Emergencies always arise. In the last decade, the federal budget had to accommodate two historic recessions, a global pandemic, multiple major natural disasters, and now a war in Eastern Europe. Lawmakers have spent trillions responding to unforeseen emergencies. The annual budget includes a comparatively small reserve for natural disasters, and programs within the Small Business Administration can also provide some economic aid, but recent history dictates that more resources will be needed. Budgeting for emergencies is fiscally responsible, but it will require additional revenue unless lawmakers are willing to cut spending elsewhere.
Congress wants to help people. This year a group of bipartisan lawmakers in Congress and the president enacted a comprehensive infrastructure investment bill. The legislation, if fully funded, will rebuild our decaying roads and bridges, clean up polluted tap water, extend broadband into rural areas, and modernize mass transit and air transportation. The legislation was not fully offset, however, and would add more than $250 billion to future deficits. Federal lawmakers also want to make the expanded child tax credit permanent, enact universal pre-k, make the expanded Affordable Care Act premium tax credits permanent, extend the 2017 individual income tax cuts that will expire in 2025, ensure veterans can continue to receive federally-funded healthcare outside of the VA system, add hearing and vision benefits to Medicare, make two years of community college free for all students, increase the maximum Pell grant amount, and repeal some of the payfors in the 2017 tax cut. These may be laudable policy goals but they total trillions of dollars and Congress hasn’t yet identified a way to pay for them all.
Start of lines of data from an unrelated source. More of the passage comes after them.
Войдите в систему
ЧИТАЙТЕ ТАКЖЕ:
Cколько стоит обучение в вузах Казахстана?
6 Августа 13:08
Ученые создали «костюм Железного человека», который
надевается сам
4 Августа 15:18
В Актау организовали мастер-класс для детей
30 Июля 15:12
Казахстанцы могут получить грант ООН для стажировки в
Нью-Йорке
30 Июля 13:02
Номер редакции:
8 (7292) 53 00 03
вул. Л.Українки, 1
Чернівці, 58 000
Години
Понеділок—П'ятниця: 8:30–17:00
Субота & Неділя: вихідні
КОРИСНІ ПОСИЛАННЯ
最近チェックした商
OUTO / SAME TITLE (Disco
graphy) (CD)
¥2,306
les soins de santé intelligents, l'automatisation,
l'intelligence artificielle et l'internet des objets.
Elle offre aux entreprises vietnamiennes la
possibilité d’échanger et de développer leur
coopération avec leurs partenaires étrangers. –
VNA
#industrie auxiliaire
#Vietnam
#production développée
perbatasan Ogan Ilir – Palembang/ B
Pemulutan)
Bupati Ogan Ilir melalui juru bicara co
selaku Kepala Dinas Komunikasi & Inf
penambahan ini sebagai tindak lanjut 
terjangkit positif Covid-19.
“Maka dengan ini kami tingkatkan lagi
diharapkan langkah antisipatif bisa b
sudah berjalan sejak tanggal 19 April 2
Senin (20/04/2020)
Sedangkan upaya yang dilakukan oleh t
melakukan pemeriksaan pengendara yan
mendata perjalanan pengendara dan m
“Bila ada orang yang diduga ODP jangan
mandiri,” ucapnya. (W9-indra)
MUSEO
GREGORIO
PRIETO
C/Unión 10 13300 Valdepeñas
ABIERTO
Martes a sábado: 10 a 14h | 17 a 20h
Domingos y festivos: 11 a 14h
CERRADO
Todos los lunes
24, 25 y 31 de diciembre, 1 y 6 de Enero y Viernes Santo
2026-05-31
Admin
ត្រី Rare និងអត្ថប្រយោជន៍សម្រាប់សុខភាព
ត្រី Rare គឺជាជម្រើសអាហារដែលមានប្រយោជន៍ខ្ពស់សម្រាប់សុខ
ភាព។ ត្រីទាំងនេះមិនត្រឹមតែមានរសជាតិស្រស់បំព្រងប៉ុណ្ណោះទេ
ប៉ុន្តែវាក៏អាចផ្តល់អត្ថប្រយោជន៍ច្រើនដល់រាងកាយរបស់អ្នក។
Sustained inflation will drive net interest costs higher. Persistent, unchecked inflation will cause investors to demand higher interest rates on Treasury securities, raising the amount of net interest the federal government will owe its bond holders. Because we’ve already accumulated so much debt, last year CBO projected that net interest costs will triple over the next decade (from $330 billion in FY 2021 to $910 billion in FY 2031). If the average Treasury rate is just one point above what CBO projects in its baseline however (an average of 2.6 percent over the 2021-2031 period), net interest costs will increase by $2 trillion over the budget window.
The picture painted above is clear: Unless and until lawmakers, voters, and other stakeholders are willing to consider modernization of our entitlement programs and other spending controls, we don’t have nearly enough revenue to prevent a future debt crisis.
Simply put: We’re gonna need a bigger boat.